Le fait d’affirmer ces territoires « zéro chômeur longue durée » constitue un pas vers un revenu d’existence. Nous voulons démontrer que le néolibéralisme ne peut suffire. Nous voyons bien qu’il ne résout pas les problèmes, et particulièrement celui d’une participation digne de tous à l’activité collective. Les chômeurs ne demandent pas seulement un revenu, ils veulent participer. Or, le système purement néolibéral ne permet pas de mettre en lumière tout ce qui serait utile à la société et qui pourtant n’est pas rentable.

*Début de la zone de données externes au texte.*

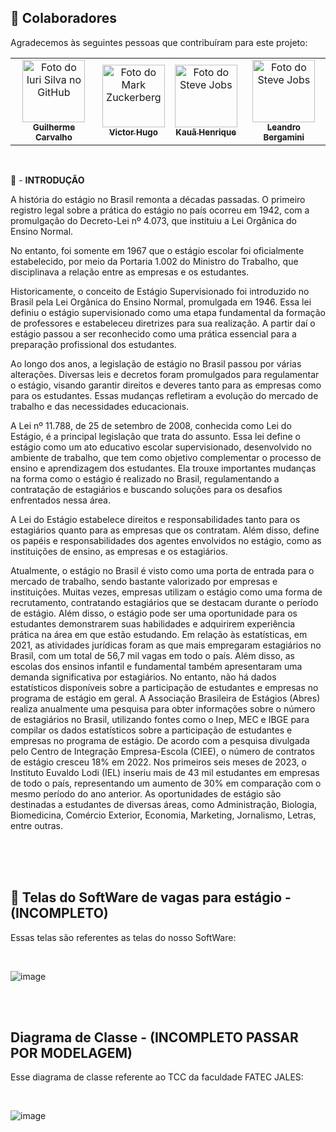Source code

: 
## 🤝 Colaboradores

Agradecemos às seguintes pessoas que contribuíram para este projeto:

<table>
  <tr>
    <td align="center">
      <a href="#">
        <img src="https://avatars.githubusercontent.com/u/70959791?v=4" width="100px;" alt="Foto do Iuri Silva no GitHub"/><br>
        <sub>
          <b>Guilherme Carvalho</b>
        </sub>
      </a>
    </td>
    <td align="center">
      <a href="#">
        <img src="https://avatars.githubusercontent.com/u/74615333?v=4" width="100px;" alt="Foto do Mark Zuckerberg"/><br>
        <sub>
          <b>Victor Hugo</b>
        </sub>
      </a>
    </td>
    <td align="center">
      <a href="#">
        <img src="https://avatars.githubusercontent.com/u/106820409?v=4" width="100px;" alt="Foto do Steve Jobs"/><br>
        <sub>
          <b>Kauã Henrique</b>
        </sub>
      </a>
    </td>
    <td align="center">
      <a href="#">
        <img src="https://scontent-gru1-2.xx.fbcdn.net/v/t1.6435-9/104169738_687672685112542_1468337677738709328_n.png?_nc_cat=108&ccb=1-7&_nc_sid=174925&_nc_eui2=AeFgB3hURH1rc9l7sCZqkKWKsd8e2frMzMOx3x7Z-szMw4hlwK7RL4TUwbRp9II67yJrOJ24LbNwl1m9dCXBvQYX&_nc_ohc=isosHi466pUAX848skJ&_nc_ht=scontent-gru1-2.xx&oh=00_AfBz5Nm1R3lGSSWz5M0z0M1pU2DFVHX4jnLwQ04mGXxbTw&oe=652FB661" width="100px;" alt="Foto do Steve Jobs"/><br>
        <sub>
          <b>Leandro Bergamini</b>
        </sub>
      </a>
    </td>
  </tr>
</table>

</br>

📝 - <strong>INTRODUÇÃO</strong>


  A história do estágio no Brasil remonta a décadas passadas. O primeiro registro legal sobre a prática do estágio no país ocorreu em 1942, com a promulgação do Decreto-Lei nº 4.073, que instituiu a Lei Orgânica do Ensino Normal. 
  
  No entanto, foi somente em 1967 que o estágio escolar foi oficialmente estabelecido, por meio da Portaria 1.002 do Ministro do Trabalho, que disciplinava a relação entre as empresas e os estudantes. 
  
  Historicamente, o conceito de Estágio Supervisionado foi introduzido no Brasil pela Lei Orgânica do Ensino Normal, promulgada em 1946. Essa lei definiu o estágio supervisionado como uma etapa fundamental da formação de professores e estabeleceu diretrizes para sua realização. A partir daí o estágio passou a ser reconhecido como uma prática essencial para a preparação profissional dos estudantes. 
  
  Ao longo dos anos, a legislação de estágio no Brasil passou por várias alterações. Diversas leis e decretos foram promulgados para regulamentar o estágio, visando garantir direitos e deveres tanto para as empresas como para os estudantes. Essas mudanças refletiram a evolução do mercado de trabalho e das necessidades educacionais. 
  
  A Lei nº 11.788, de 25 de setembro de 2008, conhecida como Lei do Estágio, é a principal legislação que trata do assunto. Essa lei define o estágio como um ato educativo escolar supervisionado, desenvolvido no ambiente de trabalho, que tem como objetivo complementar o processo de ensino e aprendizagem dos estudantes. Ela trouxe importantes mudanças na forma como o estágio é realizado no Brasil, regulamentando a contratação de estagiários e buscando soluções para os desafios enfrentados nessa área. 
  
  A Lei do Estágio estabelece direitos e responsabilidades tanto para os estagiários quanto para as empresas que os contratam. Além disso, define os papéis e responsabilidades dos agentes envolvidos no estágio, como as instituições de ensino, as empresas e os estagiários. 
  
  Atualmente, o estágio no Brasil é visto como uma porta de entrada para o mercado de trabalho, sendo bastante valorizado por empresas e instituições. Muitas vezes, empresas utilizam o estágio como uma forma de recrutamento, contratando estagiários que se destacam durante o período de estágio. Além disso, o estágio pode ser uma oportunidade para os estudantes demonstrarem suas habilidades e adquirirem experiência prática na área em que estão estudando. Em relação às estatísticas, em 2021, as atividades jurídicas foram as que mais empregaram estagiários no Brasil, com um total de 56,7 mil vagas em todo o país. Além disso, as escolas dos ensinos infantil e fundamental também apresentaram uma demanda significativa por estagiários. No entanto, não há dados estatísticos disponíveis sobre a participação de estudantes e empresas no programa de estágio em geral. A Associação Brasileira de Estágios (Abres) realiza anualmente uma pesquisa para obter informações sobre o número de estagiários no Brasil, utilizando fontes como o Inep, MEC e IBGE para compilar os dados estatísticos sobre a participação de estudantes e empresas no programa de estágio. De acordo com a pesquisa divulgada pelo Centro de Integração Empresa-Escola (CIEE), o número de contratos de estágio cresceu 18% em 2022. Nos primeiros seis meses de 2023, o Instituto Euvaldo Lodi (IEL) inseriu mais de 43 mil estudantes em empresas de todo o país, representando um aumento de 30% em comparação com o mesmo período do ano anterior. As oportunidades de estágio são destinadas a estudantes de diversas áreas, como Administração, Biologia, Biomedicina, Comércio Exterior, Economia, Marketing, Jornalismo, Letras, entre outras.                             


</br>
</br>
</br>

## 🚀 Telas do SoftWare de vagas para estágio - (INCOMPLETO)

Essas telas são referentes as telas do nosso SoftWare:

</br>


![image](https://github.com/guicarsiqsantos/Documenta-o-TCC-Faculdade/assets/70959791/2bc6162a-4a7a-41b1-8ea1-7c003ac00bbf)

</br>
</br>


## Diagrama de Classe - (INCOMPLETO PASSAR POR MODELAGEM)


Esse diagrama de classe referente ao TCC da faculdade FATEC JALES:

</br>


![image](https://github.com/guicarsiqsantos/Documenta-o-TCC-Faculdade/assets/70959791/bcbd7883-b34d-404d-93f0-7fe8cd2c7891)

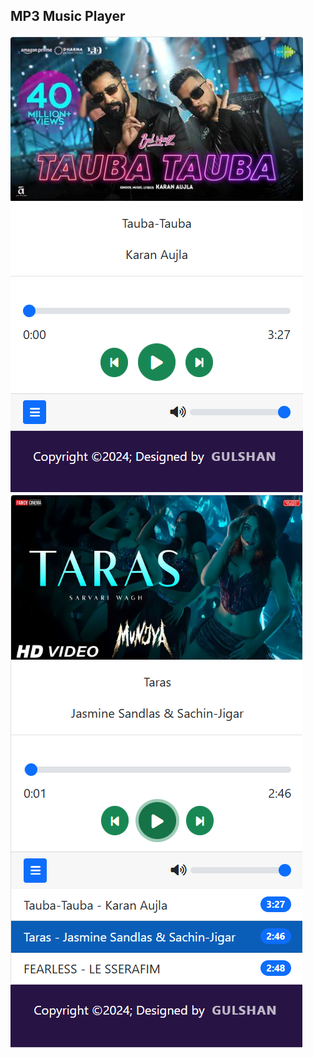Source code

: ## MP3 Music Player
 ![MP3 Music Player](https://raw.githubusercontent.com/gulshankumar143/MP3-Music-Player/main/SS/SS_Mp3_Player.png)
 ![MP3 Music Player](https://raw.githubusercontent.com/gulshankumar143/MP3-Music-Player/main/SS/SS_Mp3_Player1.png)
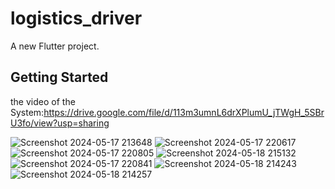 # logistics_driver

A new Flutter project.

## Getting Started

the video of the System:https://drive.google.com/file/d/113m3umnL6drXPlumU_jTWgH_5SBrU3fo/view?usp=sharing

![Screenshot 2024-05-17 213648](https://github.com/user-attachments/assets/c8a93722-10c2-4f93-8b3c-b5566a22abe0)
![Screenshot 2024-05-17 220617](https://github.com/user-attachments/assets/df7c7ab1-dfad-4abf-927e-3bc9bce32890)
![Screenshot 2024-05-17 220805](https://github.com/user-attachments/assets/f9f48522-feb5-4053-96e4-73a1454b92d5)
![Screenshot 2024-05-18 215132](https://github.com/user-attachments/assets/fc1d7b16-a740-4bca-ae71-3aee07d53093)
![Screenshot 2024-05-17 220841](https://github.com/user-attachments/assets/4cc631c4-f57c-4277-b036-276109706a99)
![Screenshot 2024-05-18 214243](https://github.com/user-attachments/assets/cd3d585d-6127-4532-b22b-c5d8c7b268e2)
![Screenshot 2024-05-18 214257](https://github.com/user-attachments/assets/8ff0365b-ceca-4714-a21e-1137891e4d61)
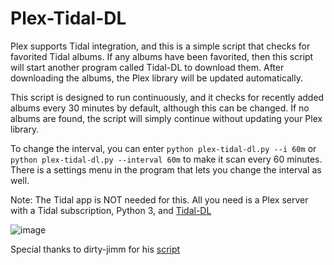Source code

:# Plex-Tidal-DL
Plex supports Tidal integration, and this is a simple script that checks for favorited Tidal albums. If any albums have been favorited, then this script will start another program called Tidal-DL to download them. After downloading the albums, the Plex library will be updated automatically.

This script is designed to run continuously, and it checks for recently added albums every 30 minutes by default, although this can be changed. If no albums are found, the script will simply continue without updating your Plex library.

To change the interval, you can enter ``python plex-tidal-dl.py --i 60m`` or ``python plex-tidal-dl.py --interval 60m`` to make it scan every 60 minutes. There is a settings menu in the program that lets you change the interval as well.

Note: The Tidal app is NOT needed for this. All you need is a Plex server with a Tidal subscription, Python 3, and [Tidal-DL](https://github.com/yaronzz/Tidal-Media-Downloader)

![image](https://github.com/Zeninova/Plex-Tidal-DL/assets/21183791/f3f6e6f7-d3eb-40a2-8fcd-a12982e2166a)




Special thanks to dirty-jimm for his [script](https://github.com/dirty-jimm/Tidal_DL_Plus)
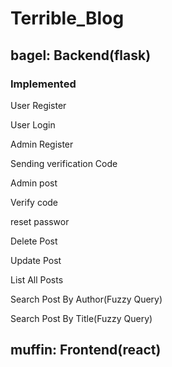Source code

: # Terrible_Blog

## bagel: Backend(flask)

### Implemented

User Register

User Login

Admin Register

Sending verification Code

Admin post

Verify code

reset passwor

Delete Post

Update Post

List All Posts

Search Post By Author(Fuzzy Query)

Search Post By Title(Fuzzy Query)

## muffin: Frontend(react)
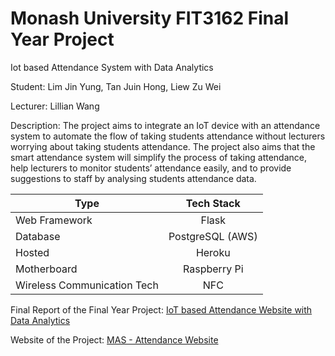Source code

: # Monash University FIT3162 Final Year Project 

Iot based Attendance System with Data Analytics

Student: Lim Jin Yung, Tan Juin Hong, Liew Zu Wei

Lecturer: Lillian Wang

Description: The project aims to integrate an IoT device with an attendance system to automate the flow of
taking students attendance without lecturers worrying about taking students attendance. The
project also aims that the smart attendance system will simplify the process of taking
attendance, help lecturers to monitor students’ attendance easily, and to provide suggestions
to staff by analysing students attendance data.

| Type                          | Tech Stack      | 
| ------------------------------|:---------------:| 
| Web Framework                 | Flask           | 
| Database                      | PostgreSQL (AWS)| 
| Hosted                        | Heroku          |
| Motherboard                   | Raspberry Pi    |
| Wireless Communication Tech   | NFC             |

Final Report of the Final Year Project: [IoT based Attendance Website with Data Analytics](https://drive.google.com/file/d/1itw6Fg5OSl6mqXMxmee3iQT7Qi3DCuWV/view?usp=sharing)

Website of the Project: [MAS - Attendance Website](https://attendance-website.herokuapp.com/)

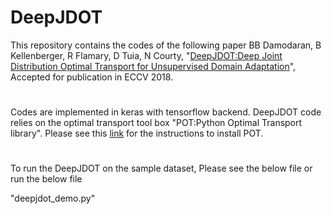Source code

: # DeepJDOT
This repository contains the codes of the following paper
BB Damodaran, B Kellenberger, R Flamary, D Tuia, N Courty, "[DeepJDOT:Deep Joint Distribution Optimal Transport for Unsupervised Domain Adaptation](https://arxiv.org/abs/1803.10081)", 
Accepted for publication in ECCV 2018.
#
Codes are implemented in keras with tensorflow backend.
DeepJDOT code relies on the optimal transport tool box "POT:Python Optimal Transport library". Please see this [link](https://github.com/rflamary/POT) for the instructions to install POT.
#
To run the DeepJDOT on the sample dataset, Please see the below file  or run the below file

"deepjdot_demo.py"



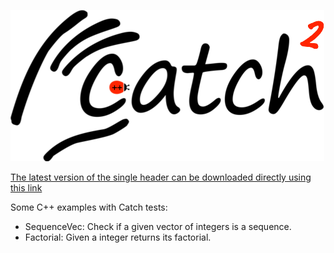 <a id="top"></a>
![catch logo](artwork/catch2-logo-small.png)

<a href="https://github.com/catchorg/Catch2/releases/download/v2.4.0/catch.hpp">The latest version of the single header can be downloaded directly using this link</a>

Some C++ examples with Catch tests:

- SequenceVec: Check if a given vector of integers is a sequence.
- Factorial: Given a integer returns its factorial.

Qu’avez-vous remarqué dans la mise en place de l’expérimentation ?
On s’aperçoit qu’il y a plus de travail utile que de demandeurs d’emploi sans solution. Certes, la réponse ne peut être apportée n’importe comment, parce qu’il faut sortir ces travaux utiles de la marge dans laquelle ils sont cantonnés et montrer qu’ils ne sont pas concurrents de travaux existants dans la même profession et sur le même territoire. On est obligé de faire de la dentelle pour ne pas ébranler l’équilibre actuel. Il y a une complémentarité à trouver. Par exemple, à Sarcelles, près de l’aéroport Roissy-Charles-de-Gaulle, vous ne trouverez pas de taxis pour vous conduire à l’aéroport. Les taxis font la navette depuis Paris mais pas entre Sarcelles et l’aéroport, parce que ce n’est pas intéressant pour eux. Dans un territoire rural, le boulanger nous dit qu’il vendrait deux fois plus de pain s’il pouvait le livrer, mais que ce n’est pas rentable, alors que des personnes ne demandent qu’à livrer le pain. Toutes les catégories de métiers sont concernées, à tous les niveaux et quelle que soit leur évolution. En réalité, l’emploi est beaucoup plus que l’emploi. Il comporte également le plaisir personnel de faire quelque chose, de le réussir et d’être reconnu par l’autre. Par ailleurs, on devrait aussi valoriser le fait que cette main-d’œuvre sans emploi pourrait accélérer les transitions écologiques.
Comment faites-vous pour rémunérer ces emplois ?
On a pris le risque de commencer avant le vote de la loi d’expérimentation, qui donnera les financements. C’est techniquement difficile pour les administrations de l’État, mais intellectuellement simple à concevoir. Nous avons étudié le coût de la privation d’emploi, qui est de l’ordre, au bas mot, de 20 000 euros par personne et par an : nous voulons déclencher une décision politique pour utiliser cet argent autrement, en créant de l’activité. C’est une autre façon d’approcher la notion de revenu de base, en défendant l’idée que tout le monde a droit au Smic. Cela ébranle tous les concepts existants parce que nous créerons des entreprises atypiques, en lien avec l’économie solidaire, qui auront pour mission de s’occuper de l’emploi complémentaire. Elles rémunéreront leurs salariés au Smic à temps choisi et de qualité, à durée indéterminée, avec une exigence : rester inscrit à Pôle emploi pour montrer clairement sa disponibilité sur le marché du travail classique. Dans ce mécanisme, le revenu de base vient se greffer de façon magistrale à cette idée que chacun perçoit au moins le Smic et peut choisir ce qu’il fait de sa vie.